PEMALANG, INTAINEWS.ID– Mudik atau pulang kampung selalu menjadi momen yang paling dinantikan saat libur Lebaran tiba.
Selain untuk merawat kenangan dan bersilaturahmi dengan keluarga, sanak saudara, hingga teman masa kecil, perjalanan mudik juga kerap menghadirkan pengalaman unik yang hanya terjadi setahun sekali.
Hal itulah yang dilakukan oleh Muhammad Haikal Ali (41), pria asal Desa Walangsanga, Kecamatan Warungpring, Pemalang, Jawa Tengah.
ADVERTISEMENT
SCROLL TO RESUME CONTENT
Demi menambah keseruan sekaligus mengikuti tren media sosial, ia nekat mudik dari Tangerang menuju kampung halamannya dengan mengenakan kostum karakter Predator.
Tak tanggung-tanggung, Haikal bahkan berencana kembali ke Tangerang dengan mengenakan kostum yang sama.
Haikal diketahui merupakan anggota komunitas Helm Predator Indonesia. Ia mengaku tidak merasa malu mengenakan kostum karakter film laga tersebut karena wajahnya tertutup topeng.
Meski terlihat tebal, ia menyebut kostum itu justru tidak membuatnya merasa gerah.
“Perjalanan dari Tangerang Selatan ke Kecamatan Warungpring Pemalang saya lakukan dengan memakai kostum Predator karena saya memang suka. Saya sudah mengenakan kostum Predator sejak 2018 dan menjadi anggota komunitas sejak 2016,” ujar Haikal melalui sambungan telepon, Kamis (19/3).

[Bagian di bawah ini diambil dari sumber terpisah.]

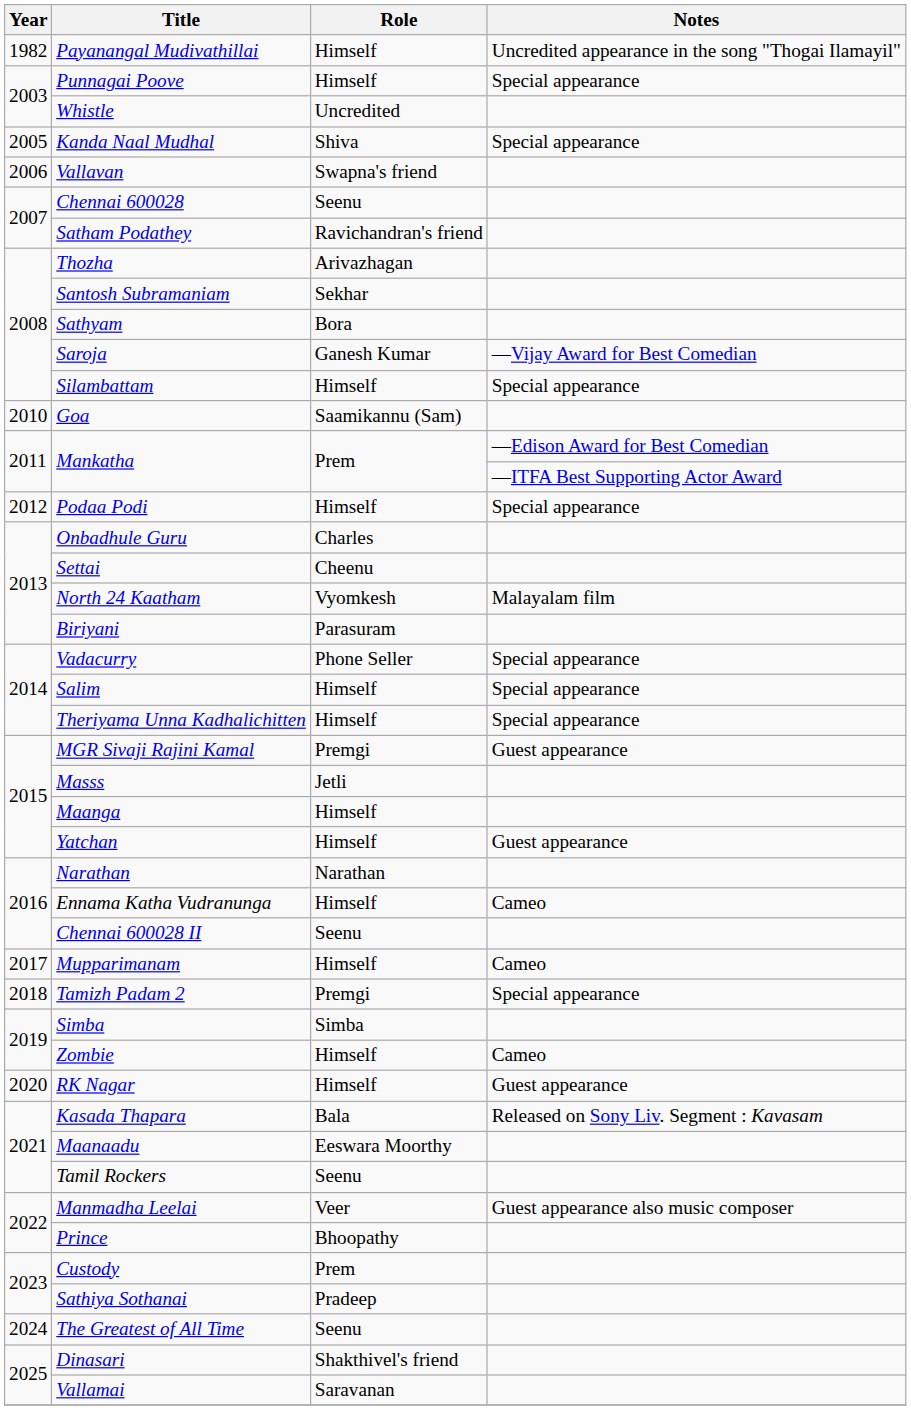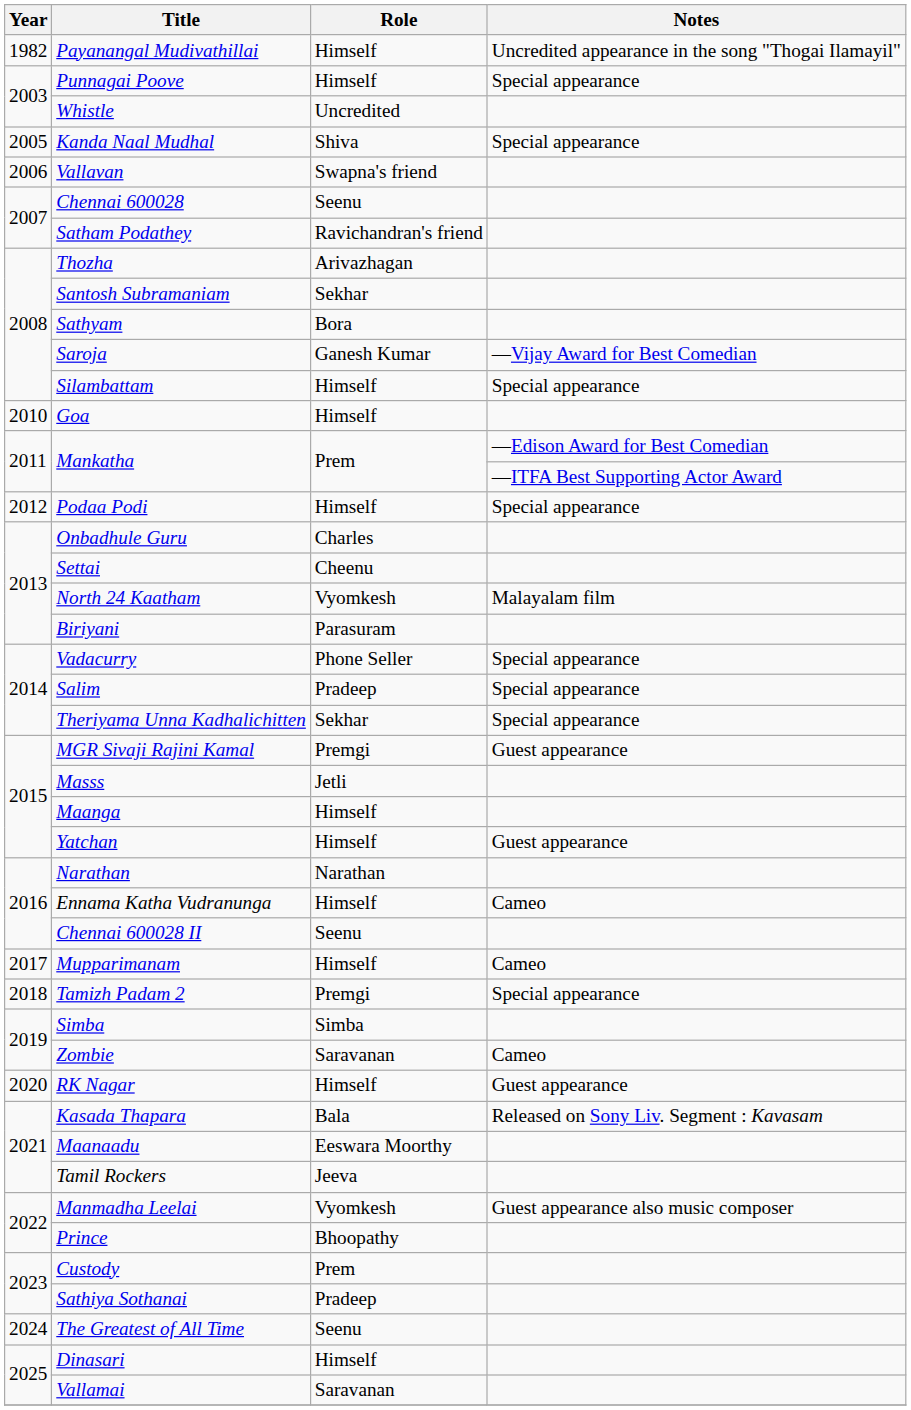Goa | Role: Saamikannu (Sam) -> Himself
Salim | Role: Himself -> Pradeep
Theriyama Unna Kadhalichitten | Role: Himself -> Sekhar
Zombie | Role: Himself -> Saravanan
Tamil Rockers | Role: Seenu -> Jeeva
Manmadha Leelai | Role: Veer -> Vyomkesh
Dinasari | Role: Shakthivel's friend -> Himself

Ia menuturkan, perjalanan mudik kali ini dilakukan bersama rombongan sekitar 10 orang, termasuk anak dan istrinya.
“Saya berangkat habis isya dan sampai kampung sore hari. Total waktu tempuh sekitar dua hari satu malam karena sempat terjebak macet di jalur Bekasi–Subang,” jelasnya.
Menurut Haikal, komunitas Helm Predator Indonesia tersebar di berbagai kota di Tanah Air.
Meski kerap mendapat beragam komentar dari masyarakat, baik positif maupun negatif, ia tetap konsisten menjalani hobinya.
“Kalau panas justru terasa adem, malah lebih nyaman di malam hari. Ada yang bilang norak, tapi banyak juga yang kasih jempol di jalan,” tambahnya.
Dalam perjalanan tersebut, Haikal mengendarai sepeda motor bersama anak laki-lakinya yang berusia 13 tahun.
Ia mengaku hanya menghabiskan sekitar Rp120 ribu untuk biaya bahan bakar, dengan beberapa kali berhenti untuk beristirahat.
“Saya mudik pakai motor dengan kostum Predator ini sudah sejak 2018. Tapi tidak selalu dipakai sepanjang perjalanan, hanya di momen tertentu saja,” ungkapnya.
Meski demikian, ia mengakui penggunaan kostum secara penuh tidak bisa dilakukan terus-menerus karena dapat meningkatkan suhu tubuh dan menimbulkan rasa tidak nyaman.
“Biasanya dipakai saat di jalan saja, selebihnya dilepas. Tapi tetap seru karena jadi pusat perhatian,” pungkasnya.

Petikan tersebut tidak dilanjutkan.